Download both from the add/edit robot configuration page, you'll need them in the steps below.
3. Install and run setaur-edge on the robot
setaur-edge is the local agent that receives telemetry from the SDK and forwards it to the Setaur platform. Download it from the add/edit robot configuration page in the Setaur platform.
Run it on the same machine as your robot code before calling setaur.init():
./setaur-edge --creds /etc/robot/robot.creds
Setaur-edge must be running before setaur.init() is called or it will raise a RuntimeError. See the setaur-edge documentation for installation options, configuration flags, and running as a system service.
Installation
pip install setaur
Or with uv:
uv add setaur
Quick start
import time
import setaur
from setaur import SourceType
# Robot key and credentials are generated on the add/edit robot page at setaur.ai.
setaur.init("rbt-yourrobotkey")
# Publish one IMU reading
setaur.sensor(
source_id = "imu_main",
source_type = SourceType.SENSOR,
timestamp_ns = time.time_ns(),
data = {"accel": {"x": 0.01, "y": -0.02, "z": 9.81}},
)
setaur.shutdown()
Initialisation and shutdown
import setaur
# Connect to setaur-edge. Blocks until connected or raises RuntimeError on failure.
# Returns the client, store it if you need direct access to flush() or close().
client = setaur.init("rbt-yourrobotkey")
# Optional: pass an explicit credentials file path.
# Falls back to the SETAUR_CREDS_FILE environment variable when omitted.
setaur.init("rbt-yourrobotkey", creds_file="/etc/robot/robot.creds")
# At process exit, flush all queued messages then close the connection.
setaur.shutdown()
# Mid-run flush (e.g. before a reboot) without stopping the client.
setaur.flush(timeout=3.0)
The SETAUR_CREDS_FILE environment variable is the recommended way to supply credentials in production:
SETAUR_CREDS_FILE=/etc/robot/robot.creds python my_robot.py
Sensors
Use sensor() for continuous, high-rate streams. Capture the timestamp immediately after the hardware read, before any processing, so it reflects true acquisition time.
import time
import setaur
from setaur import SourceType
setaur.init("rbt-yourrobotkey")
data, timestamp_ns = read_imu() # your driver call
seq = setaur.sensor(
source_id = "imu_main",
source_type = SourceType.SENSOR,
timestamp_ns = timestamp_ns,
data = data, # any CBOR-serializable dict
)
# seq is a monotonically increasing counter per source_id.
# A gap on the receiving side means a message was dropped.
Source types
| Value | Meaning |
|---|---|
SourceType.SENSOR |
Physical sensor (IMU, lidar, camera) |
SourceType.STATE_MACHINE |
State machine or planner output |
SourceType.METADATA |
Configuration or descriptive metadata |
Events
Use events for sparse, discrete occurrences, state transitions, faults, commands, milestones.
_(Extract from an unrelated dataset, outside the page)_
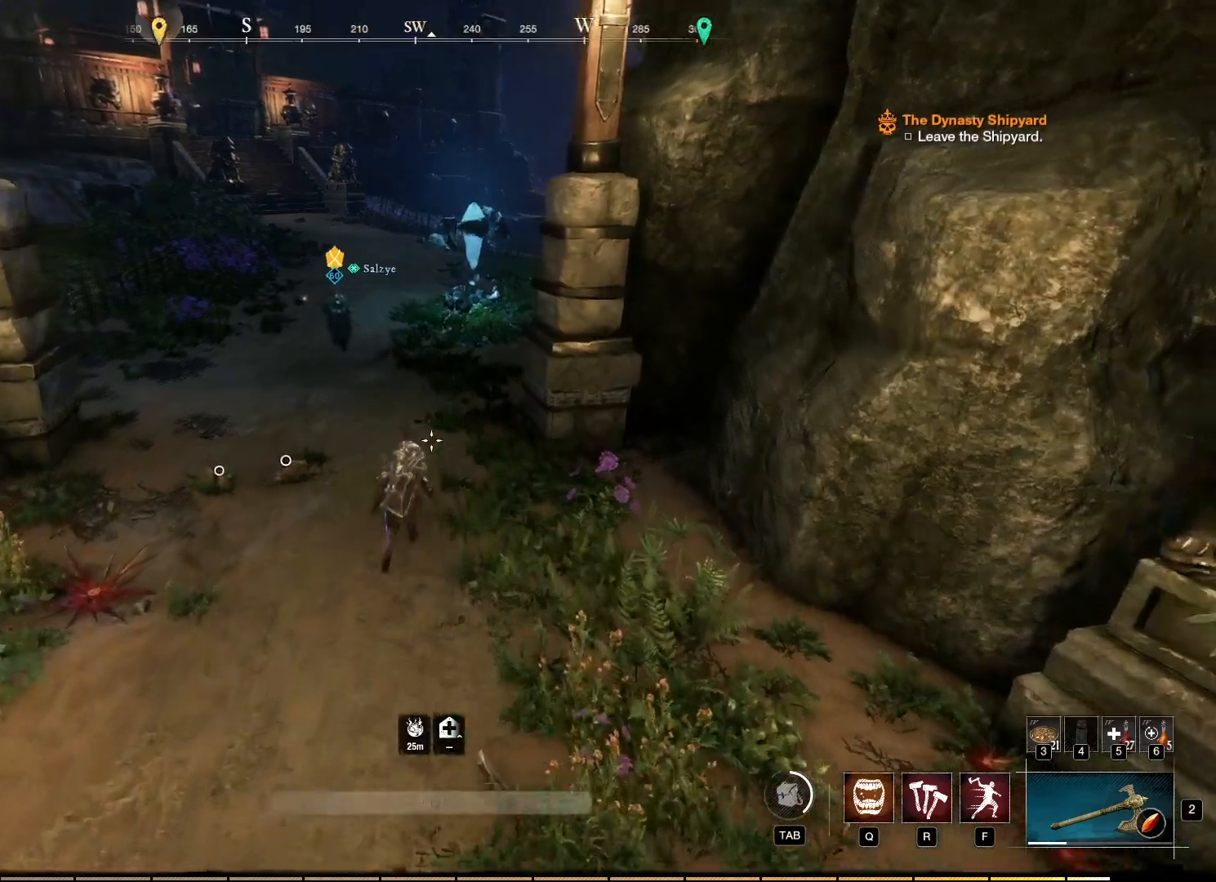
{"keys": ["w"], "mouse": [], "events": []}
Each event carries a machine-readable event_type, a human-readable message, a severity level, and optional structured attrs.
Severity shortcuts
setaur.info("nav", "startup", "Navigation system ready")
setaur.warning("battery_monitor", "battery_low", "Battery at 18%",
attrs={"battery_pct": 18, "voltage_v": 11.2})
setaur.error("motor_controller", "motor_fault", "Motor 2 overcurrent",
attrs={"motor_id": "motor_2", "current_amps": 12.5})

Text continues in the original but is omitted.